Actionnariat, sponsoring et médiatisation… L’omniprésence qatarie

Plus que l’organisation de compétitions internationales, les investissements de l’émirat du Golfe persique visent à mettre la main sur toutes les activités qui entourent la pratique du sport de haut niveau. Du financement des clubs jusqu’à la diffusion des compétitions, le Qatar est partout. Un des premiers axes est d’abord de devenir l’actionnaire majoritaire d’un club pour pouvoir y investir massivement. L’exemple du Paris-Saint-Germain est le plus connu. En 2011, la société de droit privé, Qatar Sport Investments (QSI), rachète 70% des parts du club parisien. Cette société est la filiale directe du fonds d’investissement souverain de l’émirat du Qatar, le Qatar Investment Authority (QIA). Ainsi, cet investissement privé prend tout de suite une dimension publique et politique. D’autant plus que l’actuel cheikh Tamim bin Hamad Al Thani n’est autre que l’ancien président de QIA au moment du rachat du club parisien. Le club de la capitale n’a évidemment pas été choisi au hasard tant l’image de marque de la ville lumière fonctionne encore à l’étranger.
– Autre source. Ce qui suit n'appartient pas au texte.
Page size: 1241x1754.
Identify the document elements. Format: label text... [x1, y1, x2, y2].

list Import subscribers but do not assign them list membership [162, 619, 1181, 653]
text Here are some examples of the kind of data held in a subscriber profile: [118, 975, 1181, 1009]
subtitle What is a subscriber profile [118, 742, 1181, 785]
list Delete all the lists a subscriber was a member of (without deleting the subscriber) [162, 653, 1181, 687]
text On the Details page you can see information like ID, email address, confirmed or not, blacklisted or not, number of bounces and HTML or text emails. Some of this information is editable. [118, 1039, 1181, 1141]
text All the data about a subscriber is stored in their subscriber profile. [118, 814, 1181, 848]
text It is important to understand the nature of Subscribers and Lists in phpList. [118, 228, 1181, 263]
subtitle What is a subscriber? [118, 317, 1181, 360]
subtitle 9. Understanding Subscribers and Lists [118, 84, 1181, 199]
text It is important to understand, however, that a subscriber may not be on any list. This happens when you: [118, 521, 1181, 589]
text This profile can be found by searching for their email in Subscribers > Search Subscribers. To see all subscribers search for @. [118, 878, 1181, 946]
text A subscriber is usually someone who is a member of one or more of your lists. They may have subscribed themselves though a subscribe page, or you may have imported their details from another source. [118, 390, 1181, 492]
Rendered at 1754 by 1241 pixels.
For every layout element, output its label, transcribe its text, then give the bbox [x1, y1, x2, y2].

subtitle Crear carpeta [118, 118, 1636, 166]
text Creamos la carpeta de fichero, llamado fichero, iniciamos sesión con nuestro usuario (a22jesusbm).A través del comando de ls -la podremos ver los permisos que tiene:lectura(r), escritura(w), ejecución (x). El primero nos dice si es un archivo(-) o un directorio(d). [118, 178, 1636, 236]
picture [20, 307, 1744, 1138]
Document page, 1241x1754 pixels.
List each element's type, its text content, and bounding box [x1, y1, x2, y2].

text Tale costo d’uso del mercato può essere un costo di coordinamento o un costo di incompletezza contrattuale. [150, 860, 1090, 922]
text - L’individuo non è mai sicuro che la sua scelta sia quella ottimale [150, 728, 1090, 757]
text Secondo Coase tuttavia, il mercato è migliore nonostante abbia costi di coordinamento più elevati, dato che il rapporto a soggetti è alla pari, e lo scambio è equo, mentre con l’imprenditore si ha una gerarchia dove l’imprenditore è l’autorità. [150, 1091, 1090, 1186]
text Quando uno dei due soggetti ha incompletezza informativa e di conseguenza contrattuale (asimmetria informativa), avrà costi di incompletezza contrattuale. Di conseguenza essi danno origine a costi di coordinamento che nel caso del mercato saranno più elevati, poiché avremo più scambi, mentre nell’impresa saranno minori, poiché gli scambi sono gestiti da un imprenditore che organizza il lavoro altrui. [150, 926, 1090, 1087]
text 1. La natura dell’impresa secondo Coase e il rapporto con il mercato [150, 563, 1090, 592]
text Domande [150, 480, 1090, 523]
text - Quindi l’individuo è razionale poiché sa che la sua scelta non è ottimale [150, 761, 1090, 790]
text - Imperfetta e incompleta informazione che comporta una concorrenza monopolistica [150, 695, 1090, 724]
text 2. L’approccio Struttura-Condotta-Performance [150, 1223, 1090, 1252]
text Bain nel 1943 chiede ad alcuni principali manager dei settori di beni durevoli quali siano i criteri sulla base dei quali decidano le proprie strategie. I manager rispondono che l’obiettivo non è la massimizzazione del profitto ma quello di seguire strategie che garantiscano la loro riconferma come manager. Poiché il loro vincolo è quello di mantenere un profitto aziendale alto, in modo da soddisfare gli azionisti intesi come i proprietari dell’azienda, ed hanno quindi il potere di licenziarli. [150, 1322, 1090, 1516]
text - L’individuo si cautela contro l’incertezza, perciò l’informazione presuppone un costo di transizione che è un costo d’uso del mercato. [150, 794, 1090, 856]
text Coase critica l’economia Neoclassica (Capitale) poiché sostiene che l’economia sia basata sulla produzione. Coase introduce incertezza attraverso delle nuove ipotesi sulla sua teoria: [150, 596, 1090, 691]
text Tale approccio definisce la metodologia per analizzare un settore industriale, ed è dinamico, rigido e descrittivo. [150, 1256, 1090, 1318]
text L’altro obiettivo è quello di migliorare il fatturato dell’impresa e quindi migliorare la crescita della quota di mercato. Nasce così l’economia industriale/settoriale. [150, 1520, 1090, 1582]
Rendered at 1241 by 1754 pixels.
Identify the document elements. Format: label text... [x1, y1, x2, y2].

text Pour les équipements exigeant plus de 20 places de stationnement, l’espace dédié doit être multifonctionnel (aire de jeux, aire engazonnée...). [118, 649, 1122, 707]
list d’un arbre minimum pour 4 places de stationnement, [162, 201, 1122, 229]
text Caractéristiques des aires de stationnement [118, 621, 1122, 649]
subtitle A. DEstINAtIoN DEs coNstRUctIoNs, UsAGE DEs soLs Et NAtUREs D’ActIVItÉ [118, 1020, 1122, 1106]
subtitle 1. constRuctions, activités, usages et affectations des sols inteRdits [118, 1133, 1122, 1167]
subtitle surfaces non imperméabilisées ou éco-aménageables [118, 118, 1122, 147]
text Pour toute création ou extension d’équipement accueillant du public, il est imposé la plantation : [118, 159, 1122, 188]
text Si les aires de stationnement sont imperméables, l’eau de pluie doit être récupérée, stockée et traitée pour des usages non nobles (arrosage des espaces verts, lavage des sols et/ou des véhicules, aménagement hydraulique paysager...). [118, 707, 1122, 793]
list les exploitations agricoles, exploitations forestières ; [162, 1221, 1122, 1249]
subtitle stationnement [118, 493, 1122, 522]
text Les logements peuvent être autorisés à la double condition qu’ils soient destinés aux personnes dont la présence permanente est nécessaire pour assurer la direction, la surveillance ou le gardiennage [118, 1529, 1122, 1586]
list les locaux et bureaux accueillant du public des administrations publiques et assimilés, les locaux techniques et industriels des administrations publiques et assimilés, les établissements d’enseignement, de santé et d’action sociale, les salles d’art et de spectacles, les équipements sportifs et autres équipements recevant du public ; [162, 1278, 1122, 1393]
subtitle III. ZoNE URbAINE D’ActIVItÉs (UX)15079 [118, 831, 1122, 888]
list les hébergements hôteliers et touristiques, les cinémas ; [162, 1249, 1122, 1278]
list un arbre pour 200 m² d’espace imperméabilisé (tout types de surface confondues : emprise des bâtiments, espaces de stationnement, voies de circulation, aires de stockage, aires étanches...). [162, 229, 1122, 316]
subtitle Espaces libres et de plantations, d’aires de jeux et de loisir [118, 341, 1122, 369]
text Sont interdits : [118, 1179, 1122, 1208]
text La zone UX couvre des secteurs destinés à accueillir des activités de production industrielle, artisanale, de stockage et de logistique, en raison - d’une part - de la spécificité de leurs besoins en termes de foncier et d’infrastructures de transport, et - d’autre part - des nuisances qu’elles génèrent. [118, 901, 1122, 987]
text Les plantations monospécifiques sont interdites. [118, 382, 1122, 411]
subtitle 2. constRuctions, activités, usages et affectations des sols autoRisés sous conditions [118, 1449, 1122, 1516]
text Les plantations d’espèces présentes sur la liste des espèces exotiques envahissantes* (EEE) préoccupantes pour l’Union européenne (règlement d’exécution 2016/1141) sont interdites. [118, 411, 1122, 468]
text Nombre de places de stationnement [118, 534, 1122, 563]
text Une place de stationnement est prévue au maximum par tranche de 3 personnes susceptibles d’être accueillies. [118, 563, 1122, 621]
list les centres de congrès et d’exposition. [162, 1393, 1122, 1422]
De plus, les fonds qataris ont permis le développement de la section féminine de football, d’une section handball mais aussi judo et même eSports. Un véritable ancrage omnisport pour le Qatar au cœur de l’Europe. La petite péninsule du Moyen-Orient ne semble pas décider à s’arrêter là. Les rumeurs évoquent un possible rachat, toujours par QSI, de Leeds United, club historique remonté en Premier League pour la saison à venir.

Si diriger plusieurs grands clubs européens, en football ou dans d’autres sports, est difficile voire impossible, le Qatar mise sur ses activités de sponsoring pour être présent sur tous les terrains. La compagnie aérienne Qatar Airways est même devenue la spécialiste qatarie dans ce domaine. FC Barcelone, FC Bayern Munich, PSG, AS Roma…De nombreux grands clubs arborent, ou ont arboré, la marque qatari sur leur tenue pour des montants oscillant entre 5 et 10 millions d’euros par an. Cette entreprise publique est même devenu le partenaire officiel de la FIFA et sponsorise toutes les grandes compétitions internationales de football depuis 2018 (Coupe du Monde, Coupe du Monde des clubs, FIFA eWorld Cup). Qatar Airways mise également sur l’équitation, le tennis ou encore le squash pour promouvoir la marque, mais surtout le pays tout entier.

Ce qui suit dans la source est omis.